Berdasarkan pernyataan resmi Direktur Utama sekaligus pemilik kedua perusahaan, Budi Handoko, pada November 2007 terjadi kesepakatan pembelian seluruh saham dan aset milik kedua perusahaan dari penjual yang diwakili Hermawan Sukardi. Awalnya bernilai Rp20 Miliar, kemudian disepakati menjadi Rp15 Miliar saja.
Pembayaran uang muka 10 persen atau sebesar Rp2 Miliar dilakukan pada Desember 2007, pelunasan dilakukan dua bulan kemudian setelah proses uji tuntas (due diligence) selesai, lengkap dengan pengumuman di tiga surat kabar selama dua bulan untuk memastikan tidak ada hak pihak lain yang terlewat. Semua tahapan transaksi dinyatakan telah berjalan sesuai ketentuan hukum yang berlaku.
Saat pengambilalihan selesai, mantan pengurus sekaligus pemilik lama Hasan Tanu dan Ahmad Tanu tetap dipekerjakan dengan jabatan dan gaji yang sama selama tiga bulan, namun kemudian mengundurkan diri.
Pihak pembeli tetap memberikan apresiasi berupa bonus serta memfasilitasi kebutuhan tempat tinggal mereka. Bahkan pada Agustus 2008, Ahmad Tanu diketahui secara sukarela menjual sebidang tanah miliknya yang berlokasi di Kp. Bongkok ke pihak perusahaan senilai Rp52.800.000.
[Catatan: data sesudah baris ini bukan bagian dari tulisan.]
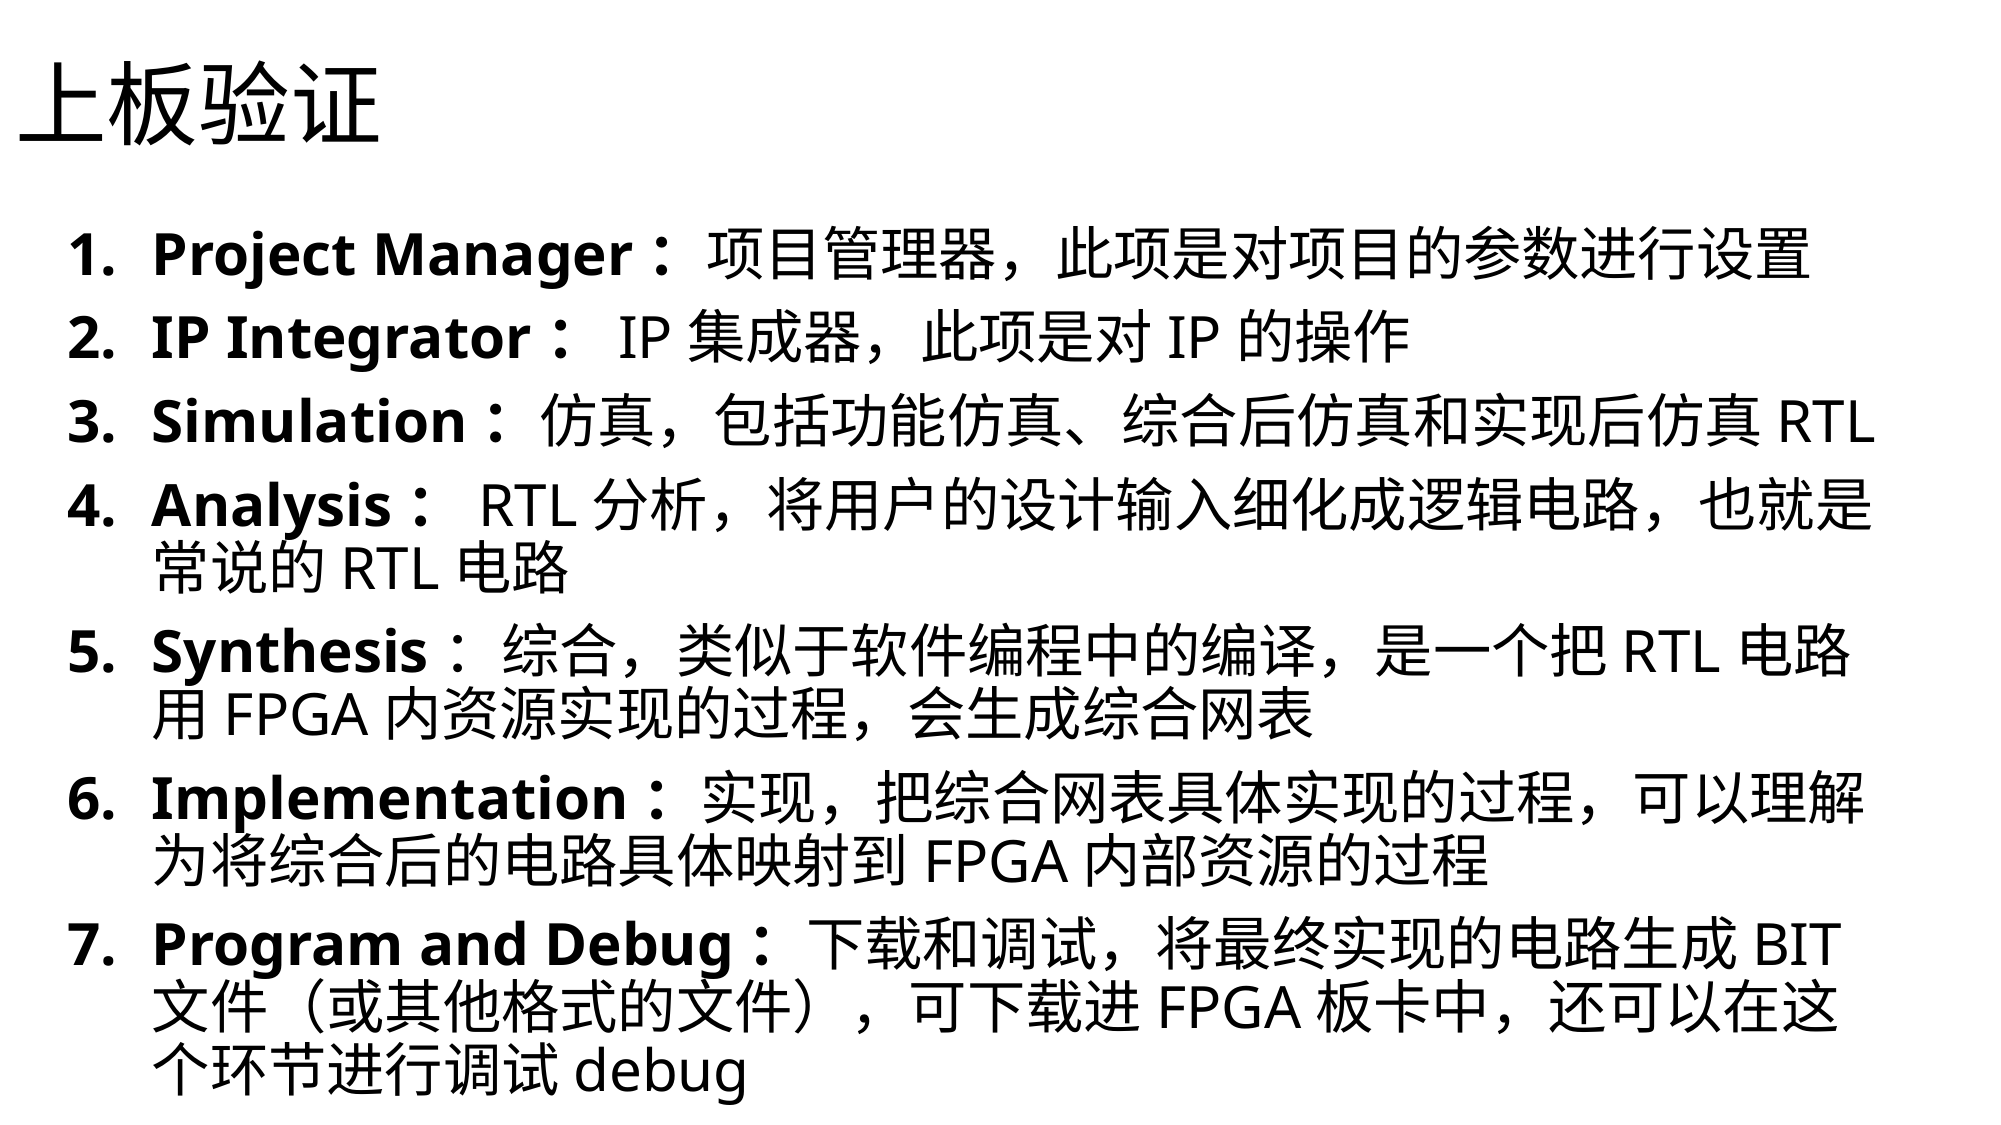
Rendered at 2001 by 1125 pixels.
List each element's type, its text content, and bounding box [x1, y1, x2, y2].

list Project Manager：项目管理器，此项是对项目的参数进行设置 IP Integrator：IP集成器，此项是对IP的操作 Simulation：仿真，包括功能仿真、综合后仿真和实现后仿真RTL Analysis：RTL分析，将用户的设计输入细化成逻辑电路，也就是常说的RTL电路 Synthesis：综合，类似于软件编程中的编译，是一个把RTL电路用FPGA内资源实现的过程，会生成综合网表 Implementation：实现，把综合网表具体实现的过程，可以理解为将综合后的电路具体映射到FPGA内部资源的过程 Program and Debug：下载和调试，将最终实现的电路生成BIT文件（或其他格式的文件），可下载进FPGA板卡中，还可以在这个环节进行调试debug [52, 217, 1912, 1125]
title 上板验证 [0, 0, 1725, 218]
Sejak akhir tahun 2008 hingga tahun 2024, pengelolaan berjalan lancar. Perusahaan tidak hanya merawat lahan seluas puluhan hektare, tetapi juga mengembangkan pola kemitraan dengan masyarakat sekitar melalui pembagian kavling kebun kelapa sawit berukuran bervariasi.
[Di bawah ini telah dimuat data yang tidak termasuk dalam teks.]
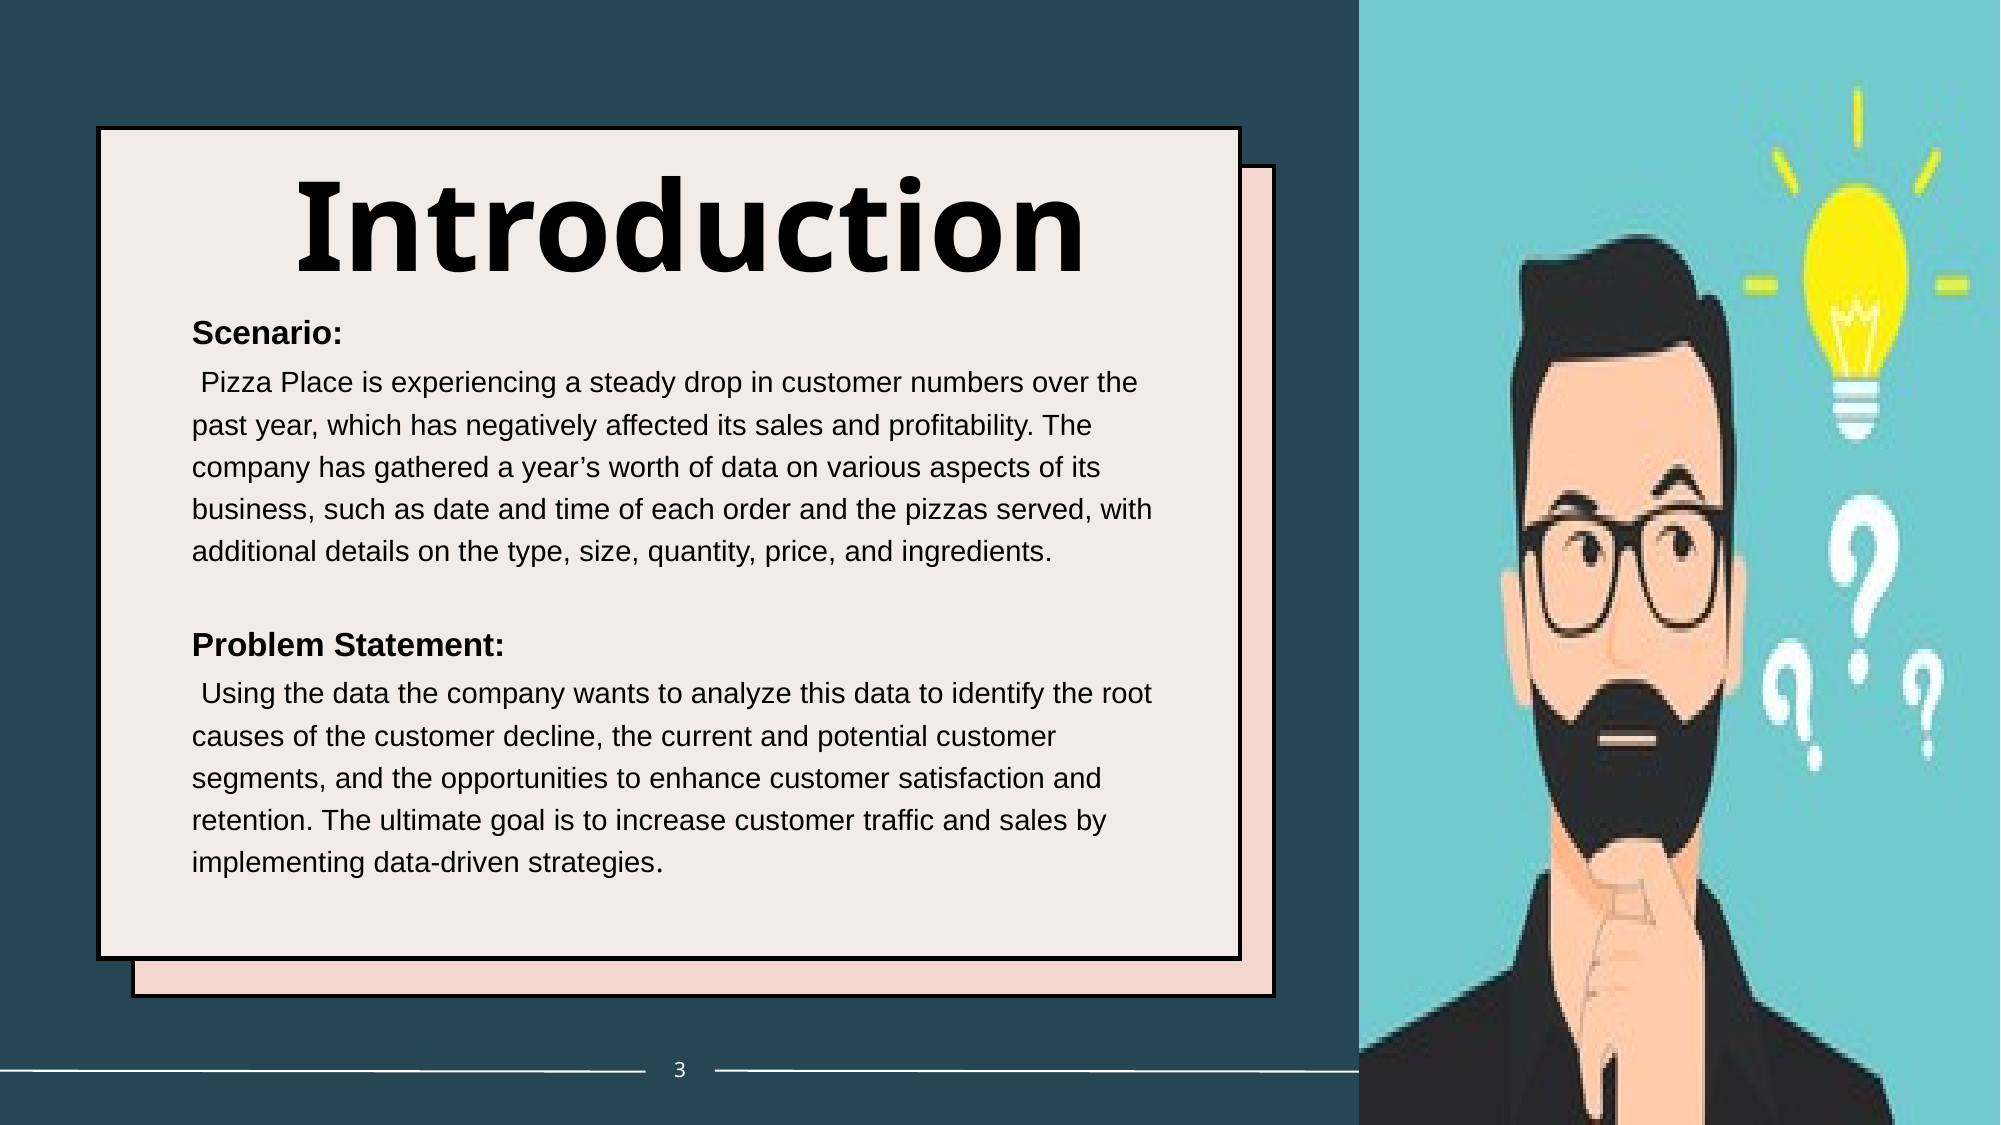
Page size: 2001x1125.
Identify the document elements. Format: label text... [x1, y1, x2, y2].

title Introduction [280, 155, 1107, 295]
list Scenario: Pizza Place is experiencing a steady drop in customer numbers over the past year, which has negatively affected its sales and profitability. The company has gathered a year’s worth of data on various aspects of its business, such as date and time of each order and the pizzas served, with additional details on the type, size, quantity, price, and ingredients. Problem Statement: Using the data the company wants to analyze this data to identify the root causes of the customer decline, the current and potential customer segments, and the opportunities to enhance customer satisfaction and retention. The ultimate goal is to increase customer traffic and sales by implementing data-driven strategies. [167, 295, 1174, 935]
slide_number 3 [650, 1050, 710, 1091]
picture [1359, 0, 2000, 1125]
Seluruh izin usaha mulai dari Izin Prinsip, Izin Lokasi hingga Izin Usaha Perkebunan telah terbit dan sah secara hukum. Keberadaan kebun ini turut menyumbang besar bagi perekonomian daerah dan nasional, sejalan dengan status kelapa sawit sebagai Aset Strategis Nasional yang disahkan pemerintah.
Namun memasuki tahun 2024, kondisi berbalik memanas. Tiba-tiba muncul klaim dari Hasan Tanu atas tanah yang telah diserahkan dalam transaksi tahun 2008 maupun lahan yang berada di luar sertifikat HGU perusahaan. Padahal selama 17 tahun beroperasi, pihak perusahaan telah membayar seluruh pajak PBB secara rutin dan lancar tanpa sengketa, hingga pembayaran tahun 2024 dilakukan bersama perangkat desa setempat.
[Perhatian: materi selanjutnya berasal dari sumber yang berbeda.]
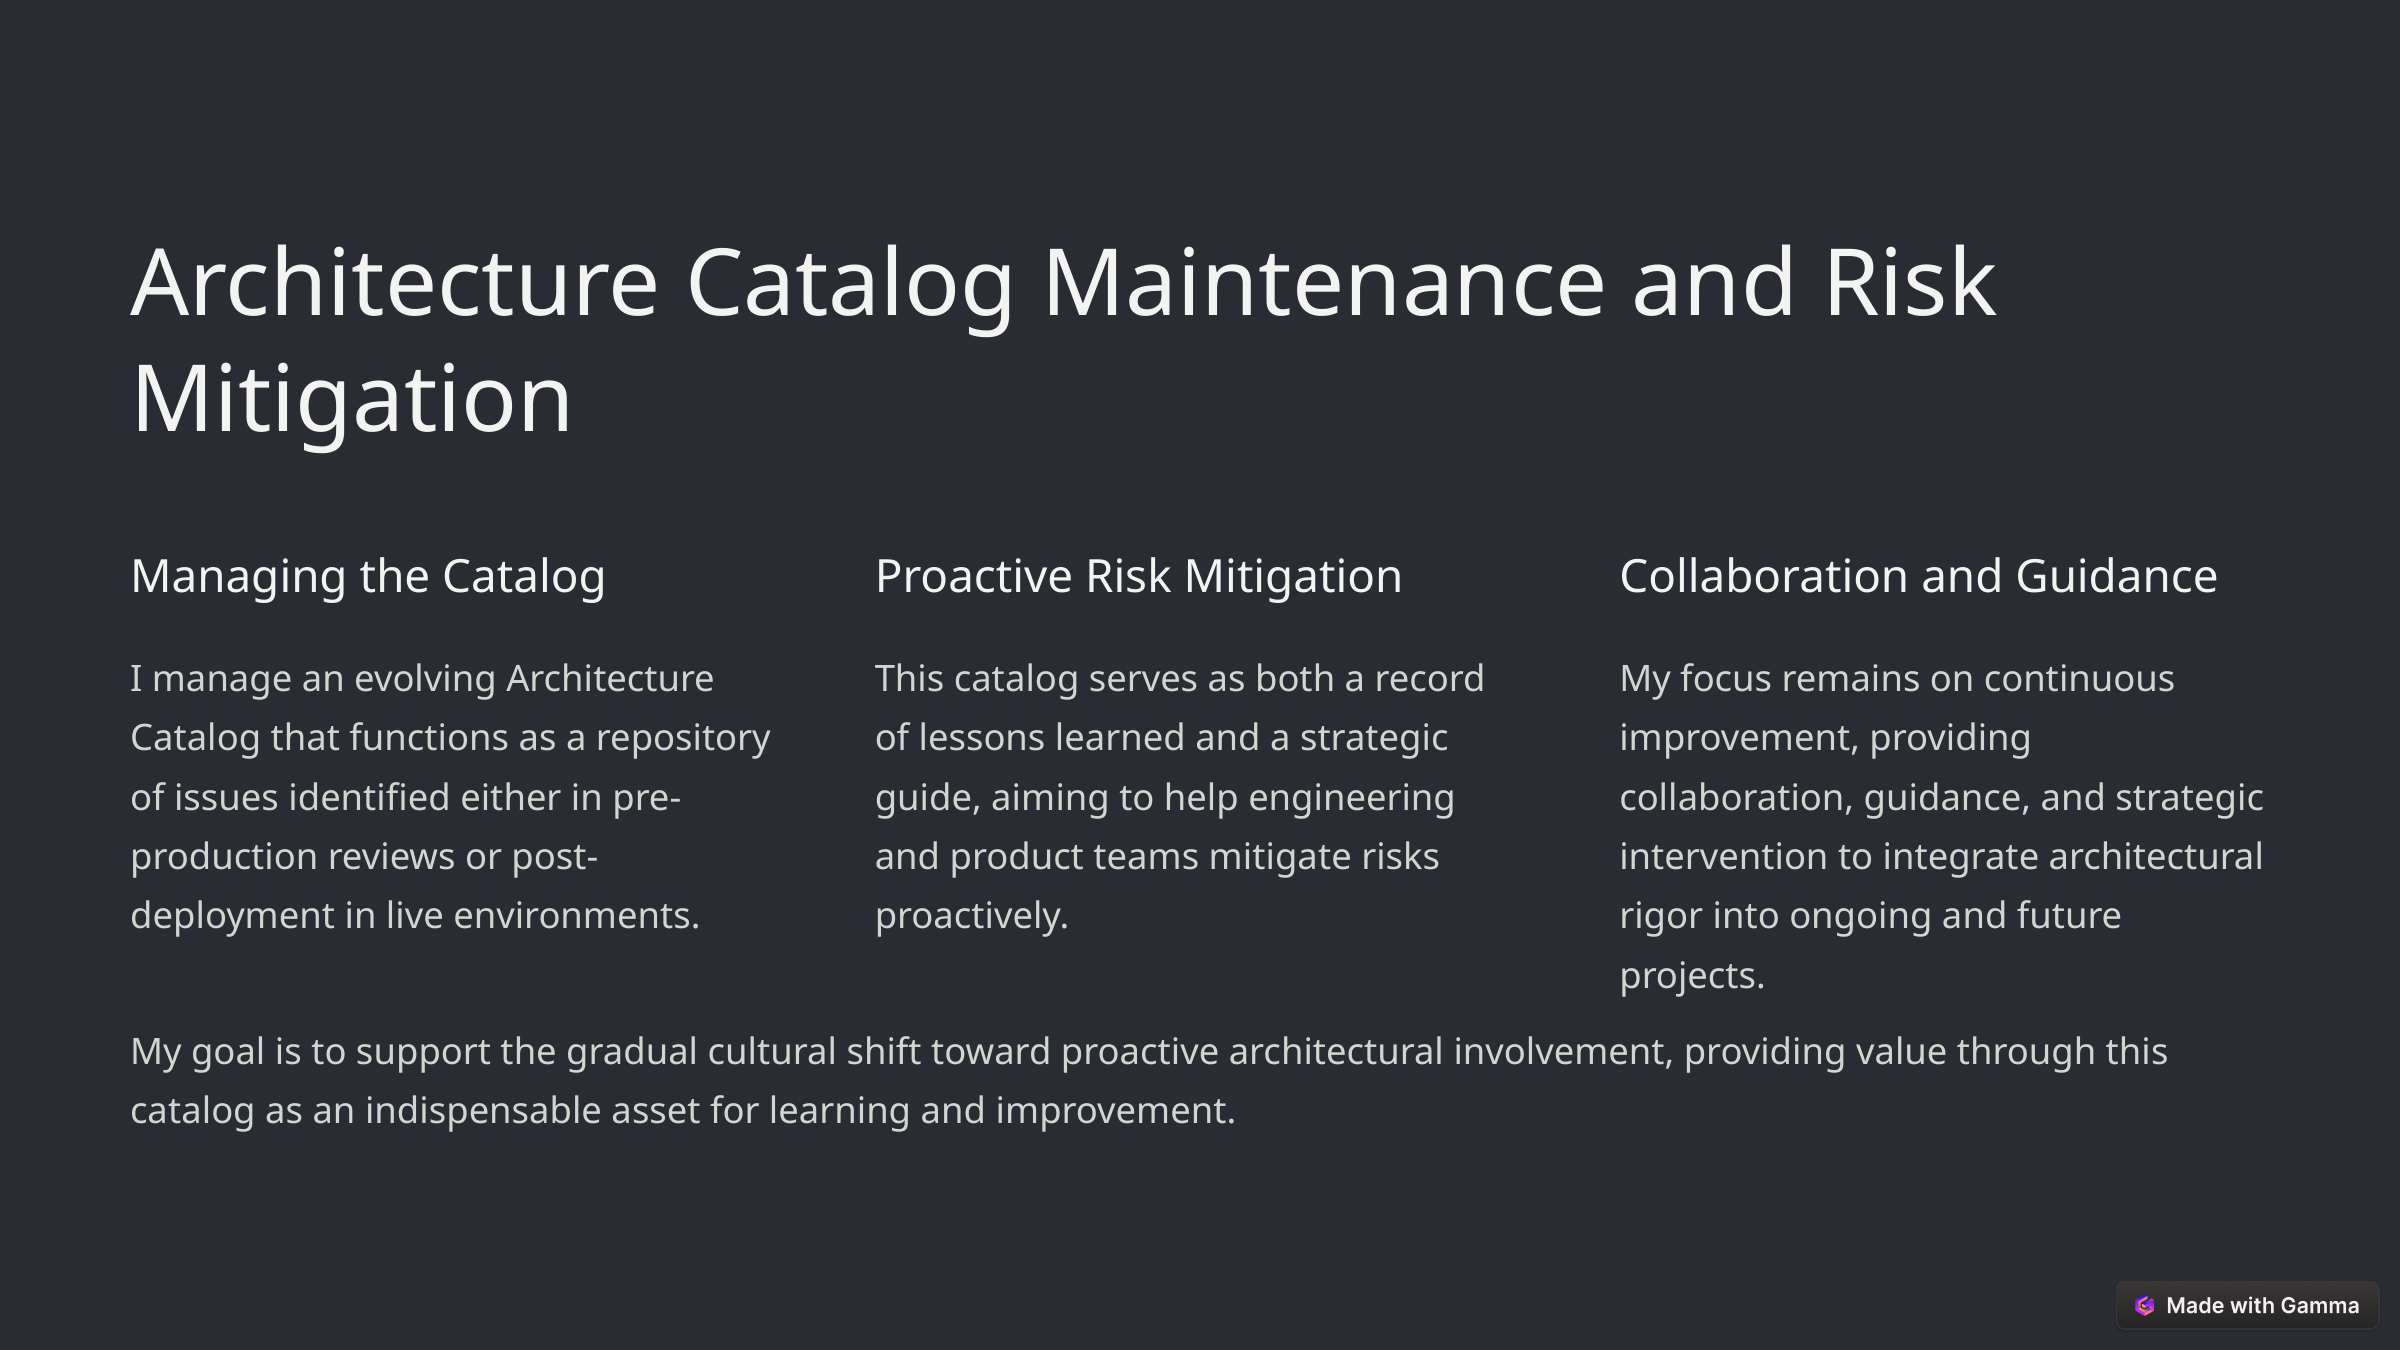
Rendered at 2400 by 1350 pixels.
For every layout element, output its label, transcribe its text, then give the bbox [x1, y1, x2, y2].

text_box Collaboration and Guidance [1619, 544, 2209, 603]
picture [2106, 1271, 2389, 1339]
text_box Proactive Risk Mitigation [874, 544, 1401, 603]
text_box My goal is to support the gradual cultural shift toward proactive architectural involvement, providing value through this catalog as an indispensable asset for learning and improvement. [130, 1012, 2270, 1132]
text_box Architecture Catalog Maintenance and Risk Mitigation [130, 218, 2270, 452]
text_box My focus remains on continuous improvement, providing collaboration, guidance, and strategic intervention to integrate architectural rigor into ongoing and future projects. [1619, 639, 2272, 937]
text_box I manage an evolving Architecture Catalog that functions as a repository of issues identified either in pre-production reviews or post-deployment in live environments. [130, 639, 783, 937]
text_box This catalog serves as both a record of lessons learned and a strategic guide, aiming to help engineering and product teams mitigate risks proactively. [874, 639, 1528, 878]
text_box Managing the Catalog [130, 544, 596, 603]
Klaim ini pun diduga memicu tindakan anarkis. Semakin sering pernyataan sepihak itu disampaikan, semakin banyak oknum yang nekat mengambil hasil panen buah sawit secara paksa maupun ilegal. Hal ini sudah dilaporkan berkali-kali ke kepolisian tingkat kecamatan hingga kabupaten, namun hingga saat ini belum ada penyelesaian tuntas.
“Kami sudah berusaha menempuh jalur kekeluargaan dan pelaporan resmi, namun gangguan justru terus berulang. Jika tidak segera ditangani, kami terpaksa akan melaporkan perkara ini ke tingkat Polda Jawa Barat demi melindungi aset sah serta mata pencaharian ribuan orang yang bergantung pada perusahaan ini,” tegas Budi Handoko.